AI feels like a true third revolution—something that will fundamentally change how we live, work, and interact. It’s like having all content available with just a prompt—a superpower if used correctly. It feels like ages since I didn’t use AI daily, but it was just months ago. Things are moving rapidly: new models, startups, and companies appear constantly. Every week there’s something new about AI, and it’s hard to stay updated. It is also a question of time that AI gets more sofisticated and better optimized for saving cost, power consumption and generating better results. No idea if we are going to go for a general AI agents or very and super specified AI with special capabilities.
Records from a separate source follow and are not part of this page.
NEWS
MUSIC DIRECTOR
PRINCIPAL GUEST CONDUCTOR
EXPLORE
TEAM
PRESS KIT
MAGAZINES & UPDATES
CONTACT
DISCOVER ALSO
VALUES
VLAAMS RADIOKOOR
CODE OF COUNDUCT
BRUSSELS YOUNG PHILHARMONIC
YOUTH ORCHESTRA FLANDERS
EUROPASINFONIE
I also suspect we’re in a bubble. Eventually, funding will dry up and some AI companies will disappear, just like the dotcom bubble. History will repeat, and most AI companies aren’t profitable or lack sustainable models—much like Lucent Technologies will cause issues in the system. But that doesn’t matter. AI will prevail, and there will be two types of users: those who use AI and those who don’t. Like during the early internet era, many people didn’t understand what the internet is; like in the 1970s-80s, many people didn’t want to use computers because they were too complicated. Now we can’t imagine an architect without AutoCAD, a doctor without access to online medical databases, or a finance department without Excel. I want to emphasize my post Some thoughts about technology again: barely 15 years ago, video calls from mobile phones weren’t possible.
Every day I read cases where people ask AI about medical issues and it usually gives good responses, or how AI helps in protein research. The kinds of new things that are now possible are almost impossible to imagine. Just think about the possibilities in the next 5-10 years. Personally, I expected quantum computing to be the next big thing for problems that seemed unsolvable, but AI is here now and impacting our lives.
For that reason, I believe AI will become normal, just like home internet is now. AI is changing labor and how we consume information. What about the effects? Unknown yet. But I can be comfortable knowing my name isn’t John Connor.